Shortly after returning to Kiev from Brussels where he signed the pact, Poroshenko announced on his website that Ukraine had extended a ceasefire by government forces against pro-Russian separatist rebels by 72 hours until 10 p.m. on Monday.
Ukrainian President Petro Poroshenko came to Brussels to sign a far-reaching trade and political cooperation agreement with the EU that has been at the heart of months of deadly violence and upheaval in his country, drawing an immediate threat of "grave consequences" from Russia.
Georgia and Moldova signed similar deals, holding out the prospect of deep economic integration and unfettered access to the EU's 500 million citizens, but alarming Moscow, which is concerned about losing influence over former Soviet republics.
The week-long ceasefire had been due to expire on Friday.
The extension was made, Poroshenko's website said, in line with a Monday deadline set by EU leaders for the rebels to agree to ceasefire verification arrangements, return border checkpoints to Kiev authorities and free hostages including detained monitors of the OSCE rights and security watchdog.
"We expect progress in the next hours," German Chancellor Angela Merkel said. "If we don't see any steps forward on any of the points, then we are also prepared to take drastic measures."
EU leaders said they were ready to meet again at any time to adopt significant sanctions on Russia. Diplomats said they could target new people and companies with asset freezes as early as next week. More than 60 names are already on the list.
Although it has drawn up a list of hard-hitting economic sanctions against Russia, the EU is still hesitating over deploying them because of fears among some member states of antagonizing their major energy supplier.
"We are talking about possible sanctions against Russia but we do not have to introduce sanctions for the sake of sanctions. We do have a need for a dialogue.
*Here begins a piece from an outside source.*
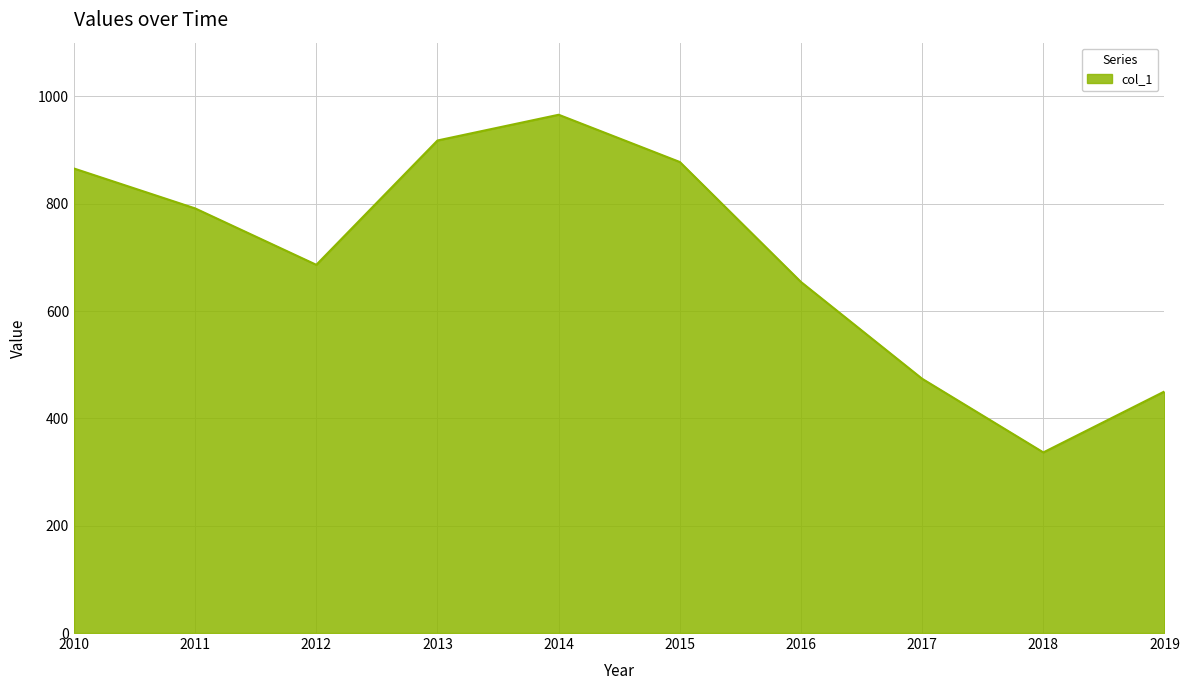

What is the change in value from 2015 to 2019?

-427.5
I hope this dialogue will take place and we will have a real ceasefire," Poroshenko told a news conference in Brussels.
Poroshenko has drawn up a 15-point peace plan to defuse the crisis in eastern Ukraine, where hundreds of people have been killed in clashes between security forces and pro-Russian rebels.
Ukraine, Georgia and Moldova have made clear that their ultimate goal is EU entry, but Brussels, under pressure from voters weary of further expansion, has made no promise it will allow them in.
Poroshenko and national security chiefs said that during the next 72 hours recruitment centers for Russian fighters across the border in Russia should be closed.
Ukrainian government forces would have the right to end the ceasefire ahead of time in any areas where ceasefire conditions were not being implemented, Poroshenko's announcement said.